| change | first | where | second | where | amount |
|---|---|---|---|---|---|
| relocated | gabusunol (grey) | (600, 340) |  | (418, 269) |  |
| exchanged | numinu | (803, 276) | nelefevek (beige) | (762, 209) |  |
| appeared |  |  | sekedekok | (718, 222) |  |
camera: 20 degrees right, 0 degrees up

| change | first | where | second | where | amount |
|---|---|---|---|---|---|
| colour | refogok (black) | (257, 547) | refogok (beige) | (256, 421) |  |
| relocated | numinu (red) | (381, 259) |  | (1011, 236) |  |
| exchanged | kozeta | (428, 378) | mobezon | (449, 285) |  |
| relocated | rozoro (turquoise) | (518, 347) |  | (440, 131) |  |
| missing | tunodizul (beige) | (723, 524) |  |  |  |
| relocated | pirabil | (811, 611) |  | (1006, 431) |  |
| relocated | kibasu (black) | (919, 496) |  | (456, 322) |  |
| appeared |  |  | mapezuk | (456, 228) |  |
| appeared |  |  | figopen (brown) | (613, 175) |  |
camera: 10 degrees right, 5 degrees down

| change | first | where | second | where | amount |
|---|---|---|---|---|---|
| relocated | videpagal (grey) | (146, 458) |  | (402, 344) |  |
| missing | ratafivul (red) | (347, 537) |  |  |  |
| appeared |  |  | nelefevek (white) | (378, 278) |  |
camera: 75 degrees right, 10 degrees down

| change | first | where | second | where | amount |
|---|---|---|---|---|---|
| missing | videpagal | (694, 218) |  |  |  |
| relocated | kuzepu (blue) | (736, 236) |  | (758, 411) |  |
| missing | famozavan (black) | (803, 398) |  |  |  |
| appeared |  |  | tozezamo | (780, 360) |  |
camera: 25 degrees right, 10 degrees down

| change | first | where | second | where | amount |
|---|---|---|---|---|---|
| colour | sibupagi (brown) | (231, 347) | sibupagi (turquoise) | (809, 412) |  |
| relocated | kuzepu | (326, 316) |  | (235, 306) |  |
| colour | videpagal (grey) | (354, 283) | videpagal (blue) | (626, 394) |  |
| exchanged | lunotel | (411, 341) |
※ ※ ※
Problem ->
Your output is to be the lines of the listing, exact and complete, starting at the first and ending with the line that contains "(718, 222) |".

The completed task ->
| change | first | where | second | where | amount |
|---|---|---|---|---|---|
| relocated | gabusunol (grey) | (600, 340) |  | (418, 269) |  |
| exchanged | numinu | (803, 276) | nelefevek (beige) | (762, 209) |  |
| appeared |  |  | sekedekok | (718, 222) |  |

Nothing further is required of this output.